>>>>>
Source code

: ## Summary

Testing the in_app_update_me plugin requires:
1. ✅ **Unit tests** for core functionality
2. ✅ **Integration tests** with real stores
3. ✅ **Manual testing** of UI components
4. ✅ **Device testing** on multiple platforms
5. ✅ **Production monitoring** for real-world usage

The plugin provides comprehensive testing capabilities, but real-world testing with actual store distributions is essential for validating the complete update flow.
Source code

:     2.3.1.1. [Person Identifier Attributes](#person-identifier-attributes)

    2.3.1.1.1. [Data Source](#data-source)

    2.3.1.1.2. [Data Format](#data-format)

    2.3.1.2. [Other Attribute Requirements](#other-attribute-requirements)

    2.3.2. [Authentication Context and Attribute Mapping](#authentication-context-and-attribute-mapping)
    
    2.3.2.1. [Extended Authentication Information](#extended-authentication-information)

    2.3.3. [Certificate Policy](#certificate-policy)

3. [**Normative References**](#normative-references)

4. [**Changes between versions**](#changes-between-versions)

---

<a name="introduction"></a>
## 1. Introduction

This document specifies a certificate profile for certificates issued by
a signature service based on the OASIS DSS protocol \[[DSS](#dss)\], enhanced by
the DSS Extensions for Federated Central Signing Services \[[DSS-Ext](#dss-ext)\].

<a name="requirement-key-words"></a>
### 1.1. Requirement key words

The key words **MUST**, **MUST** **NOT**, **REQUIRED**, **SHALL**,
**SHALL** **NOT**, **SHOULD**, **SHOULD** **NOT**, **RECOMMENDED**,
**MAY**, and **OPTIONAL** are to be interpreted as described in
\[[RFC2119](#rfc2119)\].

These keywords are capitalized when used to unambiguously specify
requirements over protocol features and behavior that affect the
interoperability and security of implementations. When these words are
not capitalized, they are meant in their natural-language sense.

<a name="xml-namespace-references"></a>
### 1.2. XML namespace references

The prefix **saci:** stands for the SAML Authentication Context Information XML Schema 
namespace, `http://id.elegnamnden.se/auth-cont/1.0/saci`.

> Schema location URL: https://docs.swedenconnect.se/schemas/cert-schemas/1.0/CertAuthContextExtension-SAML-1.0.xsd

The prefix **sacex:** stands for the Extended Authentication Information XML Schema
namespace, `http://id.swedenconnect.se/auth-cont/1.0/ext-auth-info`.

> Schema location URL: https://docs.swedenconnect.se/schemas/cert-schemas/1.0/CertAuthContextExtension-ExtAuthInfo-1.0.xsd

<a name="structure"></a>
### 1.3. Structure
<<<<<
TO-DO ITEM: Repeat all of the records above exactly as written.

OUTPUT OF THE EXERCISE:
Source code

: ## Summary

Testing the in_app_update_me plugin requires:
1. ✅ **Unit tests** for core functionality
2. ✅ **Integration tests** with real stores
3. ✅ **Manual testing** of UI components
4. ✅ **Device testing** on multiple platforms
5. ✅ **Production monitoring** for real-world usage

The plugin provides comprehensive testing capabilities, but real-world testing with actual store distributions is essential for validating the complete update flow.
Source code

:     2.3.1.1. [Person Identifier Attributes](#person-identifier-attributes)

    2.3.1.1.1. [Data Source](#data-source)

    2.3.1.1.2. [Data Format](#data-format)

    2.3.1.2. [Other Attribute Requirements](#other-attribute-requirements)

    2.3.2. [Authentication Context and Attribute Mapping](#authentication-context-and-attribute-mapping)
    
    2.3.2.1. [Extended Authentication Information](#extended-authentication-information)

    2.3.3. [Certificate Policy](#certificate-policy)

3. [**Normative References**](#normative-references)

4. [**Changes between versions**](#changes-between-versions)

---

<a name="introduction"></a>
## 1. Introduction

This document specifies a certificate profile for certificates issued by
a signature service based on the OASIS DSS protocol \[[DSS](#dss)\], enhanced by
the DSS Extensions for Federated Central Signing Services \[[DSS-Ext](#dss-ext)\].

<a name="requirement-key-words"></a>
### 1.1. Requirement key words

The key words **MUST**, **MUST** **NOT**, **REQUIRED**, **SHALL**,
**SHALL** **NOT**, **SHOULD**, **SHOULD** **NOT**, **RECOMMENDED**,
**MAY**, and **OPTIONAL** are to be interpreted as described in
\[[RFC2119](#rfc2119)\].

These keywords are capitalized when used to unambiguously specify
requirements over protocol features and behavior that affect the
interoperability and security of implementations. When these words are
not capitalized, they are meant in their natural-language sense.

<a name="xml-namespace-references"></a>
### 1.2. XML namespace references

The prefix **saci:** stands for the SAML Authentication Context Information XML Schema 
namespace, `http://id.elegnamnden.se/auth-cont/1.0/saci`.

> Schema location URL: https://docs.swedenconnect.se/schemas/cert-schemas/1.0/CertAuthContextExtension-SAML-1.0.xsd

The prefix **sacex:** stands for the Extended Authentication Information XML Schema
namespace, `http://id.swedenconnect.se/auth-cont/1.0/ext-auth-info`.

> Schema location URL: https://docs.swedenconnect.se/schemas/cert-schemas/1.0/CertAuthContextExtension-ExtAuthInfo-1.0.xsd

<a name="structure"></a>
### 1.3. Structure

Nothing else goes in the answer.